Vegas
tore back
3:37 p.m.
24 hours of a
drunken dream
no shore
no horizon
but in full color
money
whores of every kind
instincts ignored yet tested
booze, food, booze, food
nap, booze, food, walking
carpets lit by losers in lights
struck by the visuals
the bare thought of
what if
-the dream that has kept
this town alive
I watch the asses in tight
skirts whisk past me
arms locked in the elbows
of cheesy men
hair product
biceps
shiny pants
the people flow through
the floors with such energy
past the old,
beaten down to
coins and leather
faces
feeding the machines
I walk the carpet drunk
biting down on
an overpriced cigar
and I have
to laugh
through the stupor
of us all.
Burning with rain (or Abandoned by whores)
morning
Seattle
rain.
coffee and the burning of incense
my plant on the sill absorbing
the rain, wind, and album
while it rotates on the player
my dogs full
head full
all the decades lost and drained down
my feet bare against a throw rug that costs
more than my last car
and my blood tricked by health
my body snapping back into form
mind tricked by money
but today remembering the old days
the shit days
the days of running on fumes
in every sense of the phrase
an inch close to suicide without
even knowing it
the road and cities and sabotage
the faces and
the teeth in those faces
the rats inside of them
the roaches inside those
and the rotting insides
of them
but I sit here and drink coffee
Disintegration belting out from the
speakers
a nice contrast to Bad Brains
while I fed the dogs
and stretched
-yeah, no shit, stretched-
and watered the plant
which I’ve named Tom Araya
because when it was given to me
by some woman last year
it was just a stem and three leaves,
and it was thirsty
and shooting up from a
small, dark pot
and for some reason,
my mild synesthesia
placed a summer orange glow
around the
dark blue planter
and I heard Araya scream his
famous intro
on Angel Of Death
I’d never had a plant before him
and today Tom Araya is much taller
and living in a much bigger planter
15 or 16 leaves, his stem supported
by a bamboo splint
and next to his trunk in the soil
a new part of him is shooting up
in three stems from his badass
origin.
I sit here and listen to the rain
the album
the burning of scent
and time
and maybe wonder
but that’s what age
must put between us and
the world
and it’s what we use
to keep feeling like there’s
a fight to win
but I think about my plant
both of us abandoned by whores
after birth
both of us rescued by
soft hearts
and grown
from those hearts with
the best that they knew
and even though
I let time and populace
and myself break me down
from soil to trash to nearly saying
fuck it
I held on through words
which became my own soil
and I became their synesthesia
a slave to the source
to that place, the core that
has never stopped burning
toward a sky that we will
never know
regardless of how much
we praise it and mystify it
and give ourselves over
sitting here in Seattle
the rain tapers off
and I glance at Tom Araya:
I’ll keep getting richer
and you keep
getting
prettier.
“...rip your fucking head off, player.”
A kid was thrown in, and he sat by the toilet, which was in open view.
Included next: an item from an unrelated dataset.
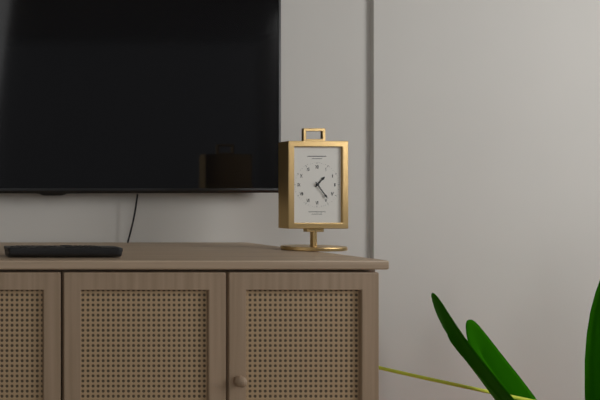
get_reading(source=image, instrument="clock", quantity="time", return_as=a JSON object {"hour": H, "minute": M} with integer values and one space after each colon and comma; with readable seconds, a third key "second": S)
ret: {"hour": 1, "minute": 24}
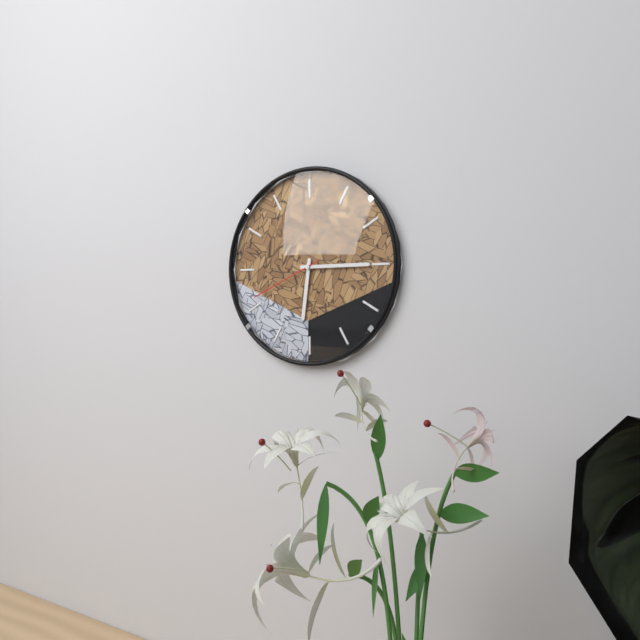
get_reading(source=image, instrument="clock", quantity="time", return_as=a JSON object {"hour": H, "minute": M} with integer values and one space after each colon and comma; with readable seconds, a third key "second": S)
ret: {"hour": 6, "minute": 15, "second": 41}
The kid was insane, sores on his face, a tic that made both eyes jump. But after the spasms, a look of pure psychosis took him over, extended his frontal lobe and made his stare sickening. One of the inmates looked at him, at his hair high and scattered, at his facial hair just beginning to sprout, and the inmate laughed.
“Looking pretty on top of your game, homie.”
The kid sat there and stared at him, and the stare became worse, Helena. The kid’s eyes were killing him, and a half-smile crossed the kid’s face. The stare began to eat him alive. The inmate, a big, black guy with short dreads, cocked his head at him:
“You lookin’ at somethin’ motherfucker?”
The kid stared harder, the smile became worse, and the black guy got up off his chair and threw his arms out.
“What, motherfucker? No, you ain’t fuckin’ clownin’ me, dawg. I’ll clean the floor with your goddamn peckerwood ass!”
The door opened and two deputies came in holding their pepper spray. The black guy ran back to his chair and put his hands up, but the deputies only glanced at him. They stood over the kid. One of the deputies looked at the other.
“They fucked up. He was supposed to go into a single cell.”
They took a step back.
“Alright, Rodney, you’re going to have to stand for us, do you understand? We don’t want to have to spray you again, and we know you don’t want us to.”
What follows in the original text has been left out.